**Metin Parçası**
★ ★ ★ ★
Âl-i İmrân Suresi - 167. ayet



Abdullah Parlıyan Meali
Ve yine iki yüzlülük yapmış olanları açığa vurması içindir ki, o iki yüzlülere “Geliniz, Allah yolunda savaşınız veya hiç olmazsa savunmaya geçiniz denilmişti de, onlar, biz savaşmasını veya savaş olacağını bilseydik, arkanızdan gelirdik” diye cevap vermişlerdi. O iki yüzlüler, o gün kalplerinde olmayanı ağızlarıyla söyleyerek, imandan çok inkârcılığa yakın idiler. Halbuki Allah gizlemeye çalıştıklarını çok iyi bilmektedir.

Ahmet Varol Meali
Ve yine münafıkları ortaya çıkarmak içindi. Onlara: "Gelin Allah yolunda savaşın veya savunmada bulunun" denildiğinde: "Çarpışmayı bilseydik muhakkak size uyardık" cevabını verdiler. O gün onlar imandan çok küfre yakındılar. Kalplerinde olmayanı ağızlarıyla söylüyorlar. Allah onların gizlediklerini daha iyi bilir.

Ali Bulaç Meali
Münafıklık yapanları da belirtmesi içindi. Onlara: 'Gelin, Allah'ın yolunda savaşın ya da savunma yapın' denildiğinde, 'Biz savaşmayı bilseydik elbette sizi izlerdik' dediler. O gün onlar, imandan çok küfre daha yakındılar. Kalplerinde olmayanı ağızlarıyla söylüyorlardı. Allah, onların gizli tuttuklarını daha iyi bilir.

Diyanet İşleri Meali (Eski)
166,167. İki topluluğun karşılaştığı günde başınıza gelen, Allah'ın izniyledir. Bu, inananları da, münafıklık edenleri de belirtmesi içindir. Münafıklık edenlere: "gelin, Allah yolunda savaşın, veya hiç olmazsa savunmada bulunun" dendiği zaman: "Eğer savaşmayı bilseydik, ardınızdan gelirdik" dediler. O gün, onlar imandan çok inkara yakındılar. Kalblerinde olmayanı ağızlarıyla söylüyorlar. Allah gizlediklerini onlardan iyi bilir.
★ ★ ★ ★
**Veri Kümesi İçeriği**
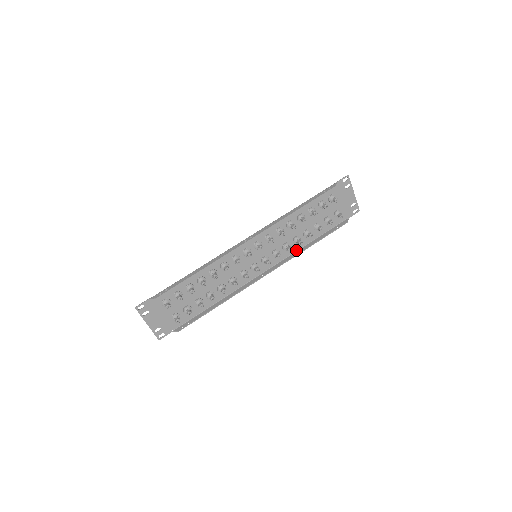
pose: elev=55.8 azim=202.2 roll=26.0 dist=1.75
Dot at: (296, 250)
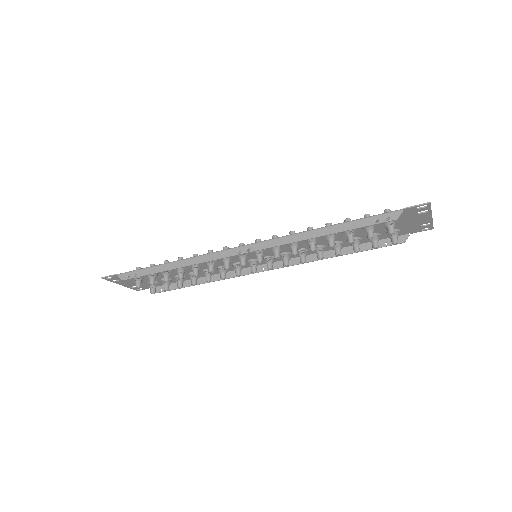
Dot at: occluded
★ ★ ★ ★
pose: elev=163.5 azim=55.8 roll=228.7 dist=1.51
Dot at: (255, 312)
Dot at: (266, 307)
★ ★ ★ ★
**Alıştırma Görevi**
Âl-i İmrân Suresi 167. ayetin meallerini içeren metinden "Âl-i İmrân Suresi" sözleriyle başlayıp "çok iyi bilmektedir." sözleriyle biten bölümü hiçbir değişiklik yapmadan çıkarınız.

**Tamamlanmış Görev**
Âl-i İmrân Suresi - 167. ayet



Abdullah Parlıyan Meali
Ve yine iki yüzlülük yapmış olanları açığa vurması içindir ki, o iki yüzlülere “Geliniz, Allah yolunda savaşınız veya hiç olmazsa savunmaya geçiniz denilmişti de, onlar, biz savaşmasını veya savaş olacağını bilseydik, arkanızdan gelirdik” diye cevap vermişlerdi. O iki yüzlüler, o gün kalplerinde olmayanı ağızlarıyla söyleyerek, imandan çok inkârcılığa yakın idiler. Halbuki Allah gizlemeye çalıştıklarını çok iyi bilmektedir.